By Sunil Garodia
First publised on 2022-05-16 07:26:39
Rahul Gandhi was at his combative best at Udaipur. In his speech at the end of the three-day chintan shivir, he asserted that only the Congress was capable of leading the battle against the divisive and communal politics of the BJP and the regional parties did not have it in them to do so.
Gandhi said that "the regional parties cannot fight this battle because this is an ideological fight. BJP talks about Congress, its leaders, its workers, but not about any regional party. That is because they know that regional parties have a place, but they cannot defeat BJP because they don't have an ideology. They have different approaches, we have a centralized approach."
What Gandhi said is true to a certain extent as the regional parties were born to take up the issues of the states they were formed in and have only now, given their victories over the BJP in their respective states, started to flex their muscles and show a desire to spread their wings in other states.
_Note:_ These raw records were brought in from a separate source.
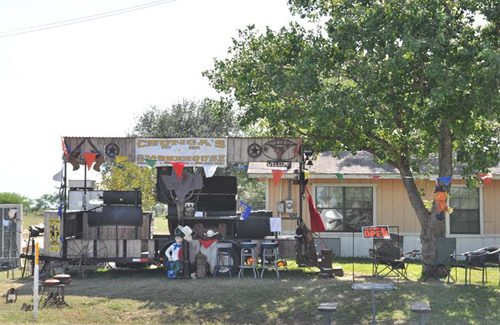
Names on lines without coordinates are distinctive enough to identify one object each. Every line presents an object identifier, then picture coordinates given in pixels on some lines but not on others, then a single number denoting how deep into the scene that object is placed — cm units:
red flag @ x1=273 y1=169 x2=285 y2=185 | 1591
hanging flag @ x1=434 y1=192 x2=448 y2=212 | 1377
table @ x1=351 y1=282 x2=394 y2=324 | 1034
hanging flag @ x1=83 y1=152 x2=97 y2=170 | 1557
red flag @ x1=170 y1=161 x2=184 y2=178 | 1538
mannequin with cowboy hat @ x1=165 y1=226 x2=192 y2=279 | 1507
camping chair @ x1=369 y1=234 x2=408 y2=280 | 1456
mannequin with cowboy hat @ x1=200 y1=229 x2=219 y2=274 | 1531
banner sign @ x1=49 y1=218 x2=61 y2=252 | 1559
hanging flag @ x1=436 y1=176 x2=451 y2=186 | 1400
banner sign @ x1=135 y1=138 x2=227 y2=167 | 1549
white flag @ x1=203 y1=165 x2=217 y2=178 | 1538
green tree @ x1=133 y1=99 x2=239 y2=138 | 3192
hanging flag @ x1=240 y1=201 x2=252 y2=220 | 1537
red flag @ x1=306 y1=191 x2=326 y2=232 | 1588
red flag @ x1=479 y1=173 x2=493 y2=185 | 1885
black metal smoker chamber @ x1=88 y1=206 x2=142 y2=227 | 1595
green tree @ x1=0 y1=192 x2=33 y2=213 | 3862
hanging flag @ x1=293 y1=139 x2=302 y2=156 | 1527
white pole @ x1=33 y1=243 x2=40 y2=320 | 1090
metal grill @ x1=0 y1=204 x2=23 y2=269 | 1864
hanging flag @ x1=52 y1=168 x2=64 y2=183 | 1566
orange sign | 1447
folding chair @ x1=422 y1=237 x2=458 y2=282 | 1401
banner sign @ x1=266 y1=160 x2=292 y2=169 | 1543
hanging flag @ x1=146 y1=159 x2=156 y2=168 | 1548
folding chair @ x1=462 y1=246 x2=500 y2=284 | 1370
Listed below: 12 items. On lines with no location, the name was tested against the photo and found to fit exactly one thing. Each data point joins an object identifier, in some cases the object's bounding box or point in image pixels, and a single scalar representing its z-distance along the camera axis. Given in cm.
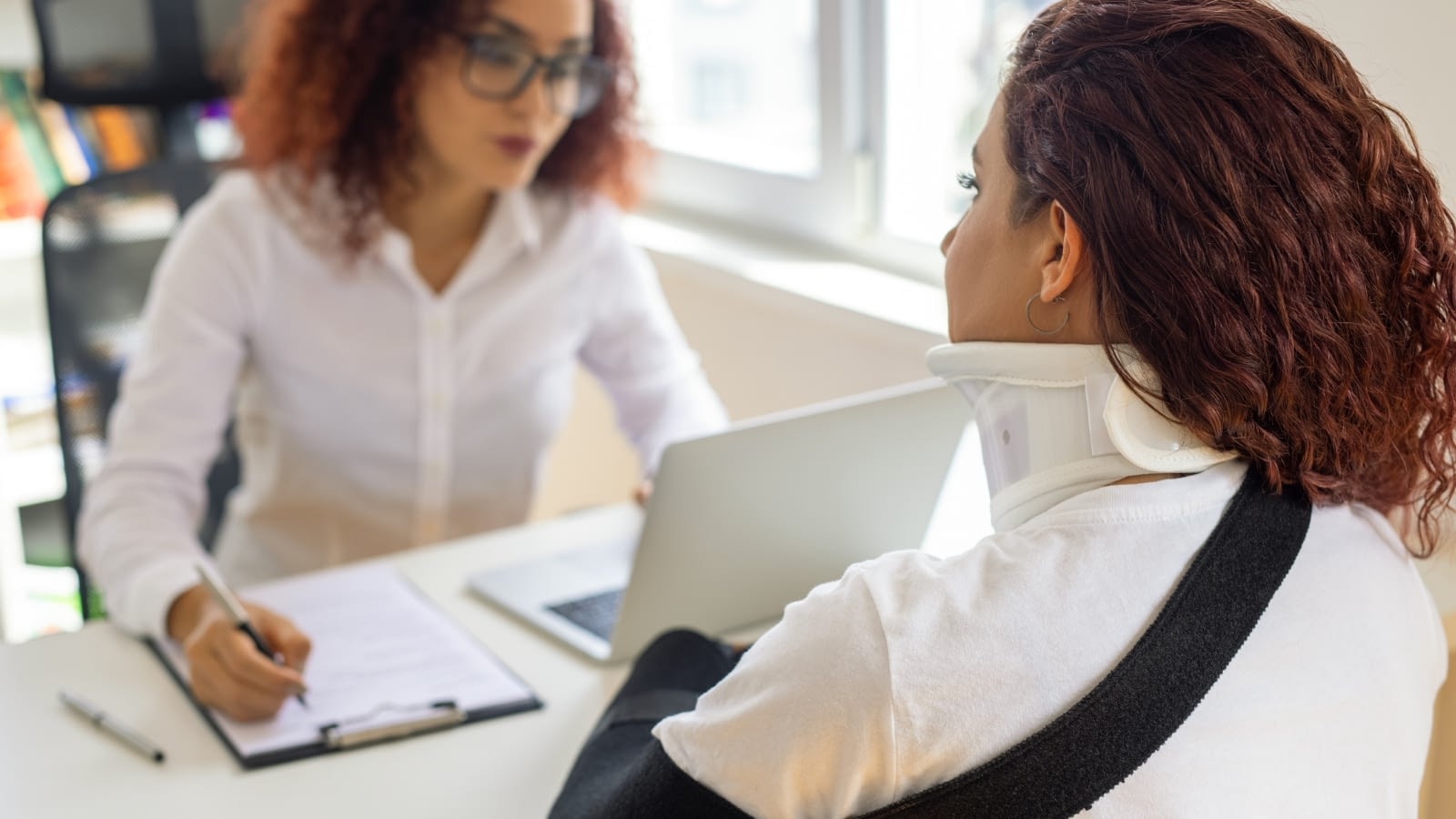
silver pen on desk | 117
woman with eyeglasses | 169
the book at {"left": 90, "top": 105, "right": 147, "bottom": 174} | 296
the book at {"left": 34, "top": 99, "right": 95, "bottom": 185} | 293
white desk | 111
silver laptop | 123
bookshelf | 273
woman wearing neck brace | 74
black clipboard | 116
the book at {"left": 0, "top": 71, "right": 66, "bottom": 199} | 290
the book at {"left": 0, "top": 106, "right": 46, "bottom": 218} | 292
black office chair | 182
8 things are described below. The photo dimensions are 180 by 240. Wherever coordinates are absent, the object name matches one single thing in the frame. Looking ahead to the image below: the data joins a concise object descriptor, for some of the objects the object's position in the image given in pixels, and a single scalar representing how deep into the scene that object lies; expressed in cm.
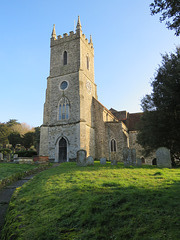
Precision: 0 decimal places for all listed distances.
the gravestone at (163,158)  1004
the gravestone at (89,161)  1241
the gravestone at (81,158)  1194
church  2094
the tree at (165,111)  1182
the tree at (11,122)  5409
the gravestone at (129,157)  1199
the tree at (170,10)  523
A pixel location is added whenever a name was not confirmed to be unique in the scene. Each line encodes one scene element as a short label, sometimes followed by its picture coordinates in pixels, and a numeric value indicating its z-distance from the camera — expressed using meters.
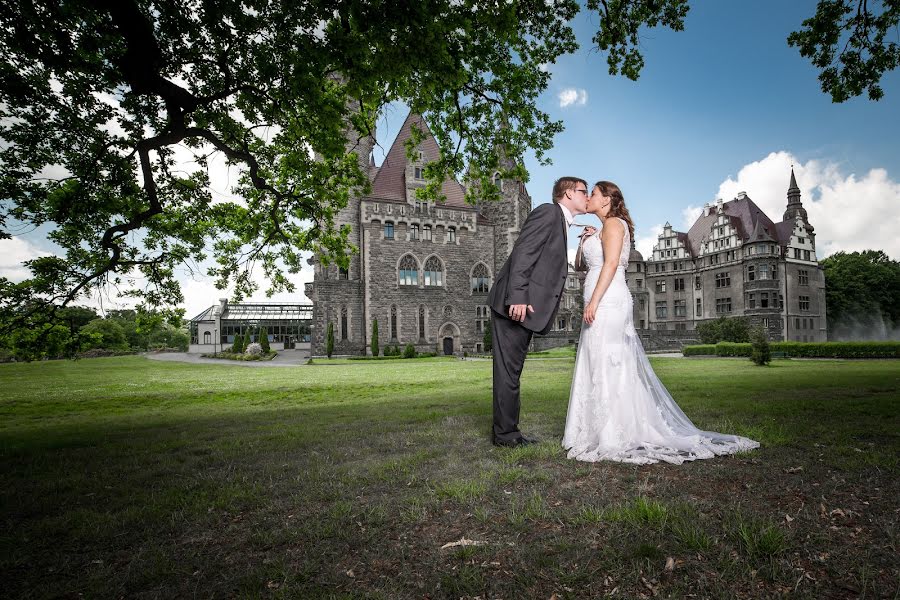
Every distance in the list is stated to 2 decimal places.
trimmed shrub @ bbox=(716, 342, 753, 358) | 27.15
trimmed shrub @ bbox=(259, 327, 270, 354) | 39.18
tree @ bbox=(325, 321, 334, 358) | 37.31
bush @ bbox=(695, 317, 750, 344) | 35.06
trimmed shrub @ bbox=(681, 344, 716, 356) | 30.33
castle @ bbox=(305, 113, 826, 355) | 39.22
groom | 4.48
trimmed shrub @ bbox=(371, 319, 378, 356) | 37.75
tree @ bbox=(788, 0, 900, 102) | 8.46
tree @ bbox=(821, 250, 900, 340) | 51.69
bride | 4.29
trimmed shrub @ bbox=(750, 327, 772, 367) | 18.88
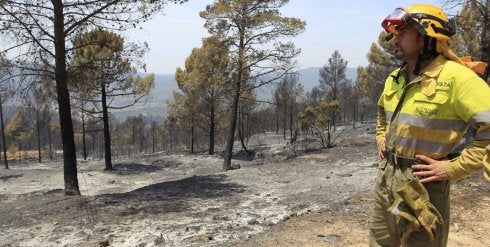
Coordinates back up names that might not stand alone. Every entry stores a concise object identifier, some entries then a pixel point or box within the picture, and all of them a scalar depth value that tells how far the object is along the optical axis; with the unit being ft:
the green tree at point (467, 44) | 70.95
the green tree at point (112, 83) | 68.33
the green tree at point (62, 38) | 31.32
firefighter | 7.74
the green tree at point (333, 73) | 160.56
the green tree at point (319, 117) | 74.59
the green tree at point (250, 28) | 52.60
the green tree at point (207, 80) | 55.36
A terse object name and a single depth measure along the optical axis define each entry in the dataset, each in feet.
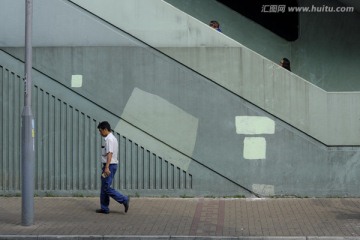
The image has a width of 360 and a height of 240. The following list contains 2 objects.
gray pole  34.24
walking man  37.04
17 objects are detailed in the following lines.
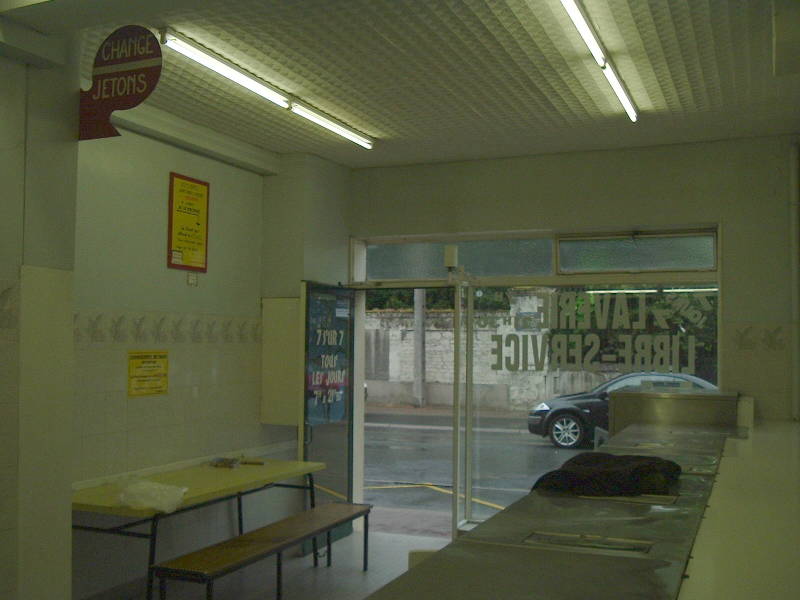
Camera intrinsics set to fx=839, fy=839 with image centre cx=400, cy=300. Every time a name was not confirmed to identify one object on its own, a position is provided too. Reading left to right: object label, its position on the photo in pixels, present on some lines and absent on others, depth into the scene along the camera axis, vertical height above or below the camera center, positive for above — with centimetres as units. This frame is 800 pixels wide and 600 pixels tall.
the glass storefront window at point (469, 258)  630 +62
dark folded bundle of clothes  265 -45
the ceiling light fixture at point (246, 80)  392 +136
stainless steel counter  166 -50
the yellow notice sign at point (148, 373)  491 -22
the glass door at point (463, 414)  618 -58
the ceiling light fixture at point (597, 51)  352 +136
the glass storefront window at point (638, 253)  588 +62
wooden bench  407 -114
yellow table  414 -83
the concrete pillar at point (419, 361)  1617 -47
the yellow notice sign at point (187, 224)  528 +73
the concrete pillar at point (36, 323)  319 +5
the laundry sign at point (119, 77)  319 +101
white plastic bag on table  410 -79
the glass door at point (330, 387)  613 -38
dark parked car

But it is also true that these parties have defeated the BJP in their states by going against its divisive and communal politics and thus, they too have an ideology that can counter the BJP.
Further, given the precarious state the Congress is in electorally, in almost 80 percent of the states it needs to tie up with regional parties if it seriously considers itself to be a contender to lead the battle against the BJP. If Rahul Gandhi keeps on discounting the efforts of the regional parties in battling against the BJP, he will keep narrowing the choices before the Congress. That will hurt the party in its bid to revive itself.
Perhaps Rahul Gandhi was trying to take the fight to the regional parties instead of the BJP when he made the above speech as many of them have recently started saying that the Congress does not have the necessary will or the leadership to take on the BJP. In fact, West Bengal chief minister and TMC supremo Mamata Banerjee and Telangana chief minister and TRS leader K Chandrasekhar Rao have been trying to unite the opposition minus the Congress.
But Rahul Gandhi must realize that political alliances are need-based and the Congress needs the regional parties more than they need it now. It has been wiped out in many states and if it has to claw back, it has to stitch up strategic alliances with smaller parties. With his speech in Udaipur, Rahul Gandhi has made it difficult for the Congress to look for alliance partners.